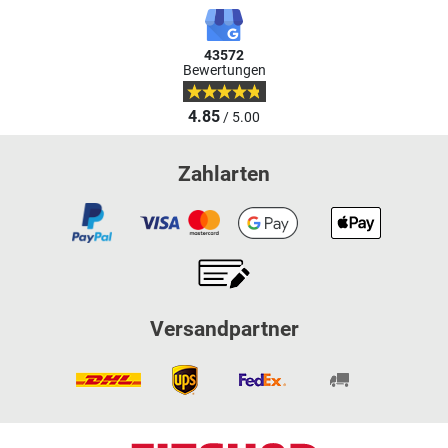
43572
Bewertungen
4.85
/ 5.00
Zahlarten
Versandpartner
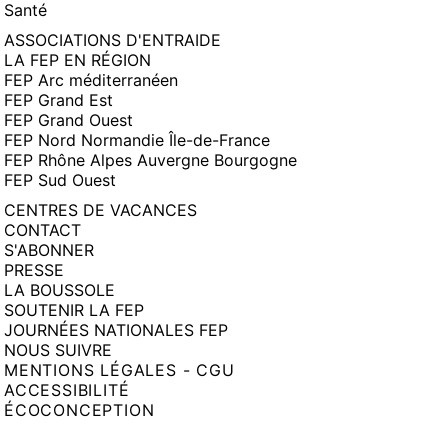
Santé
ASSOCIATIONS D'ENTRAIDE
LA FEP EN RÉGION
FEP Arc méditerranéen
FEP Grand Est
FEP Grand Ouest
FEP Nord Normandie Île-de-France
FEP Rhône Alpes Auvergne Bourgogne
FEP Sud Ouest
CENTRES DE VACANCES
CONTACT
S'ABONNER
PRESSE
LA BOUSSOLE
SOUTENIR LA FEP
JOURNÉES NATIONALES FEP
NOUS SUIVRE
MENTIONS LÉGALES - CGU
ACCESSIBILITÉ
ÉCOCONCEPTION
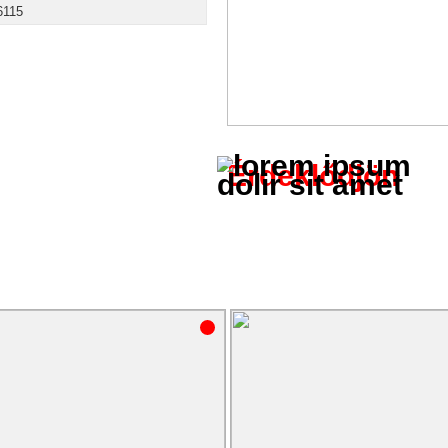
6115
Érdeklődjön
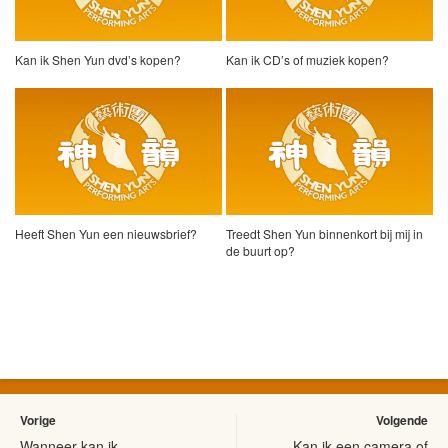
Kan ik Shen Yun dvd’s kopen?
Kan ik CD’s of muziek kopen?
Heeft Shen Yun een nieuwsbrief?
Treedt Shen Yun binnenkort bij mij in
de buurt op?
Vorige
Volgende
Wanneer kan ik
Kan ik een camera of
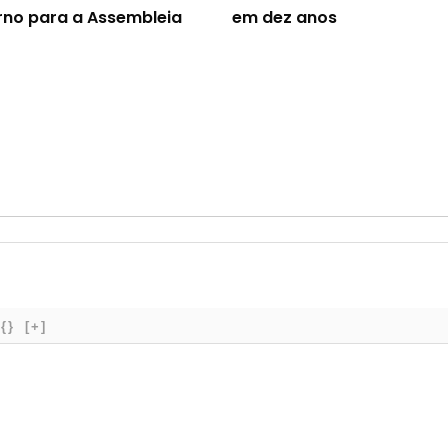
no para a Assembleia
em dez anos
{}
[+]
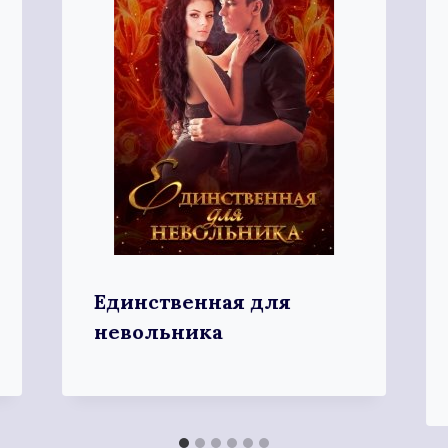
Единственная для
невольника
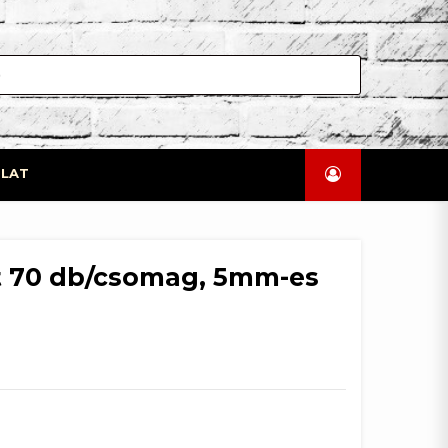
LAT
t 70 db/csomag, 5mm-es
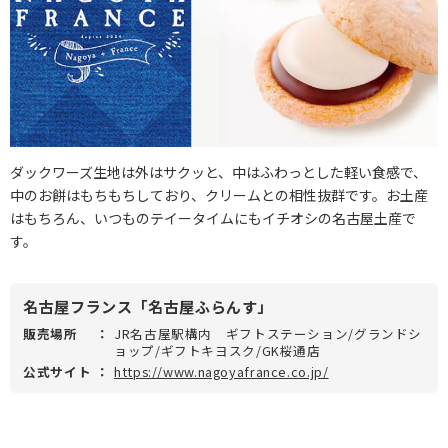
ダックワーズ生地は外はサクッと、中はふわっとした軽い食感で、
中のお餅はもちもちしており、クリームとの相性抜群です。お土産
はもちろん、いつものテイータイムにもイチオシの名古屋土産で
す。
名古屋フランス「名古屋ふらんす」
販売場所
：
JR名古屋駅構内 ギフトステーション/グランドシ
ョップ/ギフトキヨスク/GK桜通店
公式サイト
：
https://www.nagoyafrance.co.jp/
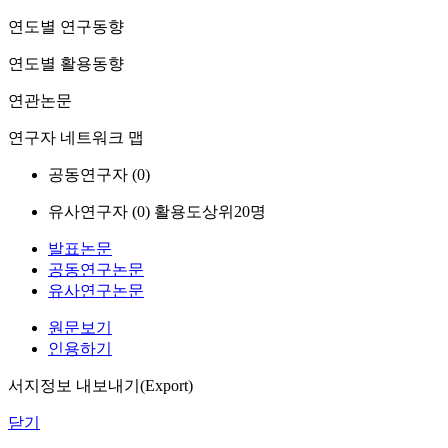
연도별 연구동향
연도별 활용동향
연관논문
연구자 네트워크 맵
공동연구자 (
0
)
유사연구자 (
0
)
활용도상위20명
발표논문
공동연구논문
유사연구논문
원문보기
인용하기
서지정보 내보내기(Export)
닫기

□ □ □

**Work item**
Restate the material above word for word, so that nothing changes except that the pictures are gone.

**Answer to the problem**
43572
Bewertungen
4.85
/ 5.00
Zahlarten
Versandpartner
Santé
ASSOCIATIONS D'ENTRAIDE
LA FEP EN RÉGION
FEP Arc méditerranéen
FEP Grand Est
FEP Grand Ouest
FEP Nord Normandie Île-de-France
FEP Rhône Alpes Auvergne Bourgogne
FEP Sud Ouest
CENTRES DE VACANCES
CONTACT
S'ABONNER
PRESSE
LA BOUSSOLE
SOUTENIR LA FEP
JOURNÉES NATIONALES FEP
NOUS SUIVRE
MENTIONS LÉGALES - CGU
ACCESSIBILITÉ
ÉCOCONCEPTION
6115
Érdeklődjön
Kan ik Shen Yun dvd’s kopen?
Kan ik CD’s of muziek kopen?
Heeft Shen Yun een nieuwsbrief?
Treedt Shen Yun binnenkort bij mij in
de buurt op?
Vorige
Volgende
Wanneer kan ik
Kan ik een camera of
no para a Assembleia
em dez anos
{}
[+]
Единственная для
невольника
LAT
t 70 db/csomag, 5mm-es
ダックワーズ生地は外はサクッと、中はふわっとした軽い食感で、
中のお餅はもちもちしており、クリームとの相性抜群です。お土産
はもちろん、いつものテイータイムにもイチオシの名古屋土産で
す。
名古屋フランス「名古屋ふらんす」
販売場所
：
JR名古屋駅構内 ギフトステーション/グランドシ
ョップ/ギフトキヨスク/GK桜通店
公式サイト
：
https://www.nagoyafrance.co.jp/
연도별 연구동향
연도별 활용동향
연관논문
연구자 네트워크 맵
공동연구자 (
0
)
유사연구자 (
0
)
활용도상위20명
발표논문
공동연구논문
유사연구논문
원문보기
인용하기
서지정보 내보내기(Export)
닫기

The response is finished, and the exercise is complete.